There’s a reason we use the term “secure texting” rather than just referring to it as encrypted—security goes beyond the encryption of the message in transit. True security means protecting the data while it’s on the device and requiring a PIN to access messages with PHI. True security means wiping that PHI in the event a device is lost or stolen. True security means that message recipients can identify the sender and understand the context around a critical message (such as a medication request), instead of receiving a useless note from an anonymous number. And, of course, security also means the ability to track the status of a message: when it was received, opened, and so forth.

These are some of the considerations that need to be applied to healthcare-grade messaging apps when organizations are evaluating their needs. Viewed through these lenses, the number of options is significantly narrowed.

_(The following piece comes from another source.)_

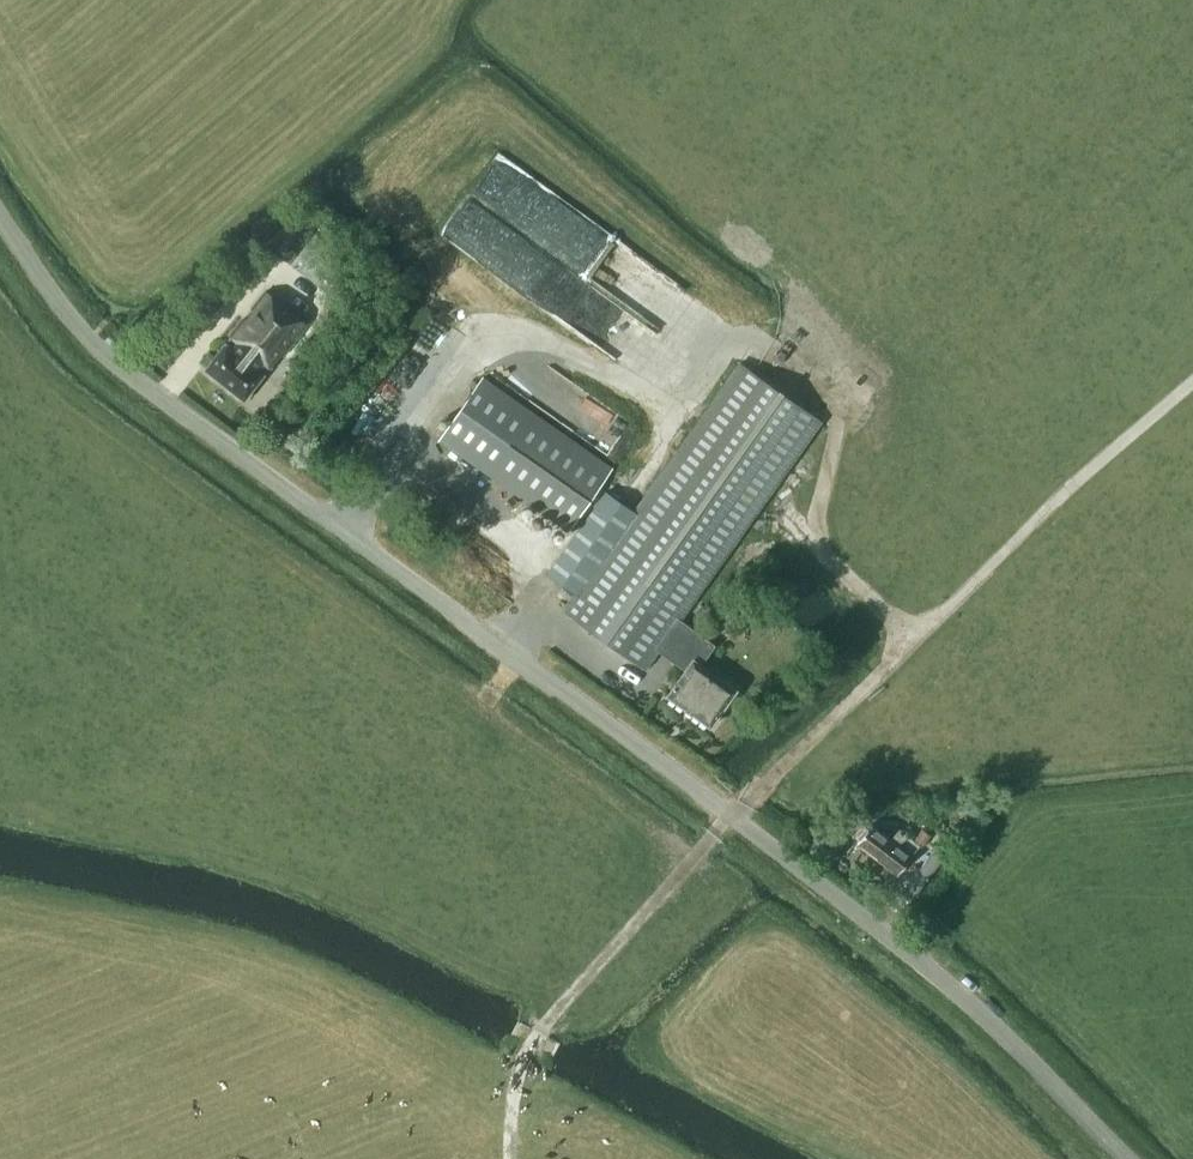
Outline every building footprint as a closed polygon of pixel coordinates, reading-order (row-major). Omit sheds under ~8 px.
[(232,347),(225,342),(203,369),(244,402),(266,374),(260,369),(263,365),(270,371),(308,323),(266,290),(229,338),(235,343),(232,347)] [(634,510),(605,489),(547,574),(576,594),(564,611),(647,668),(659,650),(685,669),(667,695),(711,725),(736,688),(702,664),(715,645),(681,619),(819,419),(736,362),(634,510)] [(439,439),(569,530),(612,469),(482,378),(439,439)] [(856,843),(896,875),(912,855),(911,855),(919,845),(921,847),(931,834),(922,827),(914,838),(891,820),(872,825),(871,824),(856,843)] [(918,892),(951,839),(939,832),(906,885),(918,892)] [(835,865),(835,870),(838,874),(843,874),(847,871),(847,866),(844,862),(839,862),(835,865)] [(882,888),(871,880),(867,888),(878,895),(882,888)]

Amanda’s question was an interesting one because it causes us to think not only about the above-mentioned aspects of security, but also about something we at Spok consider vital—the security felt by hospital administrative and IT staff in knowing that clinicians will use such an app rather than just falling back on comfortable methods such as SMS. The best way to get an app used is by making it useful. In the case of a communications app, that means allowing users to do more than just send and receive messages between one another. The app needs to integrate with systems in the hospital used by staff and clinicians and be a part of their normal workflow. Additionally, those systems need to be able to send messages, too. Being useful includes delivering patient monitoring alerts to the same app as a consult request, or delivering a nurse call request the same way as an admit notification.